このたびの出演者の平均年齢は、驚くほど低い。なんたって、中学三年生の女の子さえいるんだから!(まあ、子役は別と考えて) 最初のダンスのレッスンのあと、着替えた女の子たちを見て驚いた。なんと制服姿。しかも、稽古だ、仕事だ、と張り切っているものだから、わたしなんかよりしっかりお化粧しており、どう見てもコスプレ状態。中身は可愛いことこの上ないんだけどね。
まだ商品になっていない段階から磨き上げる作業が、この仕事の稽古期間には含まれている。もちろん、磨きがいのある原石を選んではあるわけだが、今日の歌稽古を聞きながら「原石も原石だな、こりゃあ……」とスタッフは頭を抱える。……ということは、わたしは奴らを、思いっきり愛してしまうということだ。(10月までこいつらと暮らすんだ)と思いつつ、一人一人の緊張した顔を眺める。こういう時、わたしは最も優しくて安定した気持ちになれる。誰かに、何かを渡すことができるということ。誰かに、力になることができるということ。誰かが、自分の力を求めているということ。そういうことが、必要な自分を持ち上げてくれる。
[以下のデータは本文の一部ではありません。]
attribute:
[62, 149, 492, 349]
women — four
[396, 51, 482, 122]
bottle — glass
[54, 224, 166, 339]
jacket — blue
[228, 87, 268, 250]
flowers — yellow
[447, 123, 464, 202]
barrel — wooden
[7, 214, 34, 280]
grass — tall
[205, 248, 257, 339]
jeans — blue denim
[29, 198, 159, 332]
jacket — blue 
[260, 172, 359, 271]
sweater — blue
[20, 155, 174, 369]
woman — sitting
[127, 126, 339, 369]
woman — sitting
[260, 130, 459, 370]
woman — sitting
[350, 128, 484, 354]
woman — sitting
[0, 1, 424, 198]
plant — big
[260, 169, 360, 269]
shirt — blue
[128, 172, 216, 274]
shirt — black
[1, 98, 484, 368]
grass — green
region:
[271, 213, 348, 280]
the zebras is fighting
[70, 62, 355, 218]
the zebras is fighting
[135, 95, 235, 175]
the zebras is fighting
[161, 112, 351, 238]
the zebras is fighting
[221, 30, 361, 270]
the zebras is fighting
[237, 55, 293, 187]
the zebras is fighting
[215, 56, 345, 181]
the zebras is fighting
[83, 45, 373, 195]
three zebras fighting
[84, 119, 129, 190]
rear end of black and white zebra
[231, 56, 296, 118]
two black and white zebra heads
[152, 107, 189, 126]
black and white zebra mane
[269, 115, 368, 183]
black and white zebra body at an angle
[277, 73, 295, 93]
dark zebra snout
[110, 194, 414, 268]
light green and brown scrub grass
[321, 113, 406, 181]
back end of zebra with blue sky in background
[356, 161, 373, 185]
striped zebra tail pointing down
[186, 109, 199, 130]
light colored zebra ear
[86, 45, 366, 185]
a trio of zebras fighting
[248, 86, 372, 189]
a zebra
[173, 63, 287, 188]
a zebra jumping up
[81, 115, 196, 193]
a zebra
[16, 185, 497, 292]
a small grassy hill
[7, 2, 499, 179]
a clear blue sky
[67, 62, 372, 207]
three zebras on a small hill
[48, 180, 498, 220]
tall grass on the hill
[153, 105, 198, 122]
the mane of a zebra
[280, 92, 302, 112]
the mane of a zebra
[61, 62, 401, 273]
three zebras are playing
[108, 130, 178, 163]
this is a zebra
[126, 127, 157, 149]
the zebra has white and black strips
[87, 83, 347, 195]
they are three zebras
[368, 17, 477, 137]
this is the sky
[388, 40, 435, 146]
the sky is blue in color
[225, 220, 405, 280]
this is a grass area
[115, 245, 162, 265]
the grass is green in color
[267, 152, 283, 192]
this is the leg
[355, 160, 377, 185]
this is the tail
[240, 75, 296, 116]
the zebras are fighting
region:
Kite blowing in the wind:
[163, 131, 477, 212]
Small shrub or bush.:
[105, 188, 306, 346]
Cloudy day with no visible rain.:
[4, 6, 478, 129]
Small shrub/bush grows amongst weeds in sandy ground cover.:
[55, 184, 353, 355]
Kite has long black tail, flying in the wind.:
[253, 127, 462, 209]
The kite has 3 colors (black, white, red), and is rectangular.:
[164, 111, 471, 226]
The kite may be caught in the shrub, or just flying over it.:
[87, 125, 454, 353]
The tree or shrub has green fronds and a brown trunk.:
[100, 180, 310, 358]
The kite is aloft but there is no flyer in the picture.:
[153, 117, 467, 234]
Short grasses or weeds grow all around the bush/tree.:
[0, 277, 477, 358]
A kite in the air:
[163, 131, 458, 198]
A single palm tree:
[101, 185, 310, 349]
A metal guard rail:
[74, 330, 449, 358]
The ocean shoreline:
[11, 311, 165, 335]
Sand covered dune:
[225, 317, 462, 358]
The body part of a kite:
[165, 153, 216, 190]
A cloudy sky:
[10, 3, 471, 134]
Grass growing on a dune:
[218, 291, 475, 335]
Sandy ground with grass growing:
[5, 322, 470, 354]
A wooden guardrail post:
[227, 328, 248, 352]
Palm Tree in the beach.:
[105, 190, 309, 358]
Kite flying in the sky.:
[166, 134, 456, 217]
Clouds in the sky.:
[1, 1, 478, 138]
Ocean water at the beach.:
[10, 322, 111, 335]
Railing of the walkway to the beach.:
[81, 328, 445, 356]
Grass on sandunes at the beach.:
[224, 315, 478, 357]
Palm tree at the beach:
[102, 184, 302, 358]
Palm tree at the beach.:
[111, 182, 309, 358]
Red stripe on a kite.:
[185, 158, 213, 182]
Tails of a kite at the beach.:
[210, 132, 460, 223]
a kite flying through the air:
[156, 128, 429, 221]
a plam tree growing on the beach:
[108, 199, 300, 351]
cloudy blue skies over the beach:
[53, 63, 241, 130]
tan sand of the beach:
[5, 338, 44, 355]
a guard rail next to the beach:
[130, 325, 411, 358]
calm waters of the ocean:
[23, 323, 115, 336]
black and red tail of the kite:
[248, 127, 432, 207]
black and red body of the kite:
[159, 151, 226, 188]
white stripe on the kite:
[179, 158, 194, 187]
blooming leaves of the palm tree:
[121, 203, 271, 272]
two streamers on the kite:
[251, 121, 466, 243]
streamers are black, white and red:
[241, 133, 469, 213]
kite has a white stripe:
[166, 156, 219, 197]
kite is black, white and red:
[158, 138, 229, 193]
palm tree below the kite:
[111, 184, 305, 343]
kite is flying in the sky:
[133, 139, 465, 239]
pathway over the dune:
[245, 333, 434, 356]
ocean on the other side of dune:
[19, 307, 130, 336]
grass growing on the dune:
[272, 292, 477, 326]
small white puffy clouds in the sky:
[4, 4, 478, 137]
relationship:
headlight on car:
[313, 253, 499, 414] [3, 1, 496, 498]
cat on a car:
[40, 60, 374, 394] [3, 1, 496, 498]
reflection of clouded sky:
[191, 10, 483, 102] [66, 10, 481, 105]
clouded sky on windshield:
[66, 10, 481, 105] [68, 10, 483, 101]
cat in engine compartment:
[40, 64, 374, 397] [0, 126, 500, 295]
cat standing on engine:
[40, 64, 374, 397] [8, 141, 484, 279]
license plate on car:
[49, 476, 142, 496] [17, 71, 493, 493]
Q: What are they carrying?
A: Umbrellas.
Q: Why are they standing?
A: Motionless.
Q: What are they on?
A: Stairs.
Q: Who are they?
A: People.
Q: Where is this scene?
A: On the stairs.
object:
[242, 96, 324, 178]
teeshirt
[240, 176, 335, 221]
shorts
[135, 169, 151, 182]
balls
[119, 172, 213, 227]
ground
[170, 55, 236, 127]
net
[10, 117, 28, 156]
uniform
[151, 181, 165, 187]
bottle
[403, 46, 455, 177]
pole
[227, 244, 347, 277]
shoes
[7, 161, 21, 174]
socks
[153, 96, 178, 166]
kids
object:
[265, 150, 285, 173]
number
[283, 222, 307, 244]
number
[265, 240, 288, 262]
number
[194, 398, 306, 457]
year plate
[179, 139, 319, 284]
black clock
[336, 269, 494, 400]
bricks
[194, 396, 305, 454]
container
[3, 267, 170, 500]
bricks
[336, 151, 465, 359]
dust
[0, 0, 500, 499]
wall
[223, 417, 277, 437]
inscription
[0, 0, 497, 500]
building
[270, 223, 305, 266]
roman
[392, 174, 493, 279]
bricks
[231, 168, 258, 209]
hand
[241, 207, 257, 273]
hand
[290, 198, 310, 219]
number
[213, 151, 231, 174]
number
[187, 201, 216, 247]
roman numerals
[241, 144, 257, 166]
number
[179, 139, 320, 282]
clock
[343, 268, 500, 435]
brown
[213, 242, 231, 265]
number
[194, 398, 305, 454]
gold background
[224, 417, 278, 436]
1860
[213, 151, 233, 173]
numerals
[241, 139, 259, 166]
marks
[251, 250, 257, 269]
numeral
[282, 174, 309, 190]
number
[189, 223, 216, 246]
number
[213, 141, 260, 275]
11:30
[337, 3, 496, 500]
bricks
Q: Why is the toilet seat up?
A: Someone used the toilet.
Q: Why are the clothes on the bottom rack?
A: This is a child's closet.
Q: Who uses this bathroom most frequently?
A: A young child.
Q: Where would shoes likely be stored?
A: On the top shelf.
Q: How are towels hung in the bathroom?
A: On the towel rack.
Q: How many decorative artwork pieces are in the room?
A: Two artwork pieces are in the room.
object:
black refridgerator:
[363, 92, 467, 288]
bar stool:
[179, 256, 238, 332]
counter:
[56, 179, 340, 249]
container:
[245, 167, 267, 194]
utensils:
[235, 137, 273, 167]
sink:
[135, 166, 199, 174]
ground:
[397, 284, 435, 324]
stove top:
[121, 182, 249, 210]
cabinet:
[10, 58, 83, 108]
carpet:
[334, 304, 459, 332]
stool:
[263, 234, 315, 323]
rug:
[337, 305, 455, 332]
●丸谷才一の「輝く日の宮」という小説を読み終えた。源氏物語の失われたひとつの巻をさぐる主筋に、女性国文学者の恋愛譚が絡む。 この女性の恋愛たるや、まあ惨憺たるもの。自分の中に描きたい物語がまずあって、自分をそこに当て込んでいくような恋愛の仕方。ドラマティックなことが大好きで、すぐにドラマ性に踊らされて、しなくてもいい恋愛をする。必要なのは、生活じゃない。知的に人生を読み取っていける環境。 たまにいい出会いがあっても、自分はどういう女であるべきかという思いこみに惑わされて、二人の関係性で行動が選べない。相手の男も、おんなじタイプ。やっぱり似た者を呼ぶものなのだ。そして、当然のごとく、崩壊する。だって、それぞれに自分のことしか考えていないんだもの。
で、わたしは、相当に落ち込んだ。眠れなくなってしまった。 だって、それは、わたしの似姿なんだもの。「古典馬鹿」と笑いながら読み進めるうち、ふっと、「あ、これ、わたしだ」と気づいたときの落ち込み。……ひどかった。 こんなもの読むんじゃなかったと思っても、もう遅い。 もうすぐA氏の仕事も一段落する。さあ、どうするんだ、わたし。